Our Local Community (OLC) is an Australian political party that competes in local elections in New South Wales. The party was formed in 2013 by former Parramatta mayor Paul Garrard, and is currently registered with the New South Wales Electoral Commission (NSWEC).

Unlike many other local government political parties in Australia, OLC competes in and has members on several different councils.

As of July 2026, there are zero OLC councillors on Parramatta City Council, three on Cumberland City Council, one on Liverpool City Council and one on Canterbury Bankstown City Council.

==History==
OLC founder and then-Parramatta councillor Paul Garrad was a member of the Labor Party until 2004 when he was not preselected to run for the state electorate of Granville. He was re-elected to council at the 2012 local elections after forming Woodville Independents.

In 2013, Garrard founded OLC, which had around 300 members in its first year.

===2017 elections===
In 2017, OLC won two seats in Cumberland and two seats in Parramatta. The party also contested Canterbury-Bankstown.

Cumberland Labor councillor Steve Christou defected to OLC in 2019, as did directly elected Labor mayor of Canada Bay Angelo Tsirekas in October 2021.

OLC councillor Andrew Wilson joined The Small Business Party in 2021.

===2021 elections===
At the 2021 local elections, the party won an additional 3 seats in Canada Bay, and contested Fairfield and Randwick for the first time. An additional two seats (including Steve Christou) in both Cumberland and Parramatta were also gained.

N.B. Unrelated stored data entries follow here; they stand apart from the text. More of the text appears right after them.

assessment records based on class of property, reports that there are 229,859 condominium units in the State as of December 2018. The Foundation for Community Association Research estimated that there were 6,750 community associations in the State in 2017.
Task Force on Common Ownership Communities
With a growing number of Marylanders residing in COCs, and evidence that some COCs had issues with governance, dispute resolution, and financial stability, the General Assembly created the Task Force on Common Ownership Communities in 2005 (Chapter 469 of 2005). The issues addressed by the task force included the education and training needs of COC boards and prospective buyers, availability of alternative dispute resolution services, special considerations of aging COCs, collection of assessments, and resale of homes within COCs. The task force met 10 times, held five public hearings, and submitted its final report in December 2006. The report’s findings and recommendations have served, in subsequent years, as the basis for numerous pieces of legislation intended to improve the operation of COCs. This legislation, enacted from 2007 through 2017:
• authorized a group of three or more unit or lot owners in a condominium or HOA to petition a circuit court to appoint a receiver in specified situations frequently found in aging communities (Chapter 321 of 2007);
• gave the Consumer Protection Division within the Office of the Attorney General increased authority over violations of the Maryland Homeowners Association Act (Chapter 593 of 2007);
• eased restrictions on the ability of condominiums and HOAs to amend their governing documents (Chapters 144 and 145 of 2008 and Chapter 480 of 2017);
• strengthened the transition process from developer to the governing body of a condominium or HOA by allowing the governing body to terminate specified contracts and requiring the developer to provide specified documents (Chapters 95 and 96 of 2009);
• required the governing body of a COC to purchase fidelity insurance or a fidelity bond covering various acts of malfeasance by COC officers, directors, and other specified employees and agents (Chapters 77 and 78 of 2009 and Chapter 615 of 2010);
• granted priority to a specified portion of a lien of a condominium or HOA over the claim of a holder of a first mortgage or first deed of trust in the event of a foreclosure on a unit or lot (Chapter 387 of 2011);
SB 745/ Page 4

On 13 December 2023, Tsirekas was dismissed mayor of Canada Bay by Minister for Local Government Ron Hoenig after an investigation from the Independent Commission Against Corruption (ICAC) over allegations he accepted benefits from a developer group in return for "favourable planning decisions".

Cumberland councillor Eddy Sarkis left OLC after losing party preselection in February 2024.

===Cumberland book ban===

In May 2024, OLC's councillors in Cumberland were involved in a controversial ban of same-sex parenting books from the eight libraries in the Cumberland public library system.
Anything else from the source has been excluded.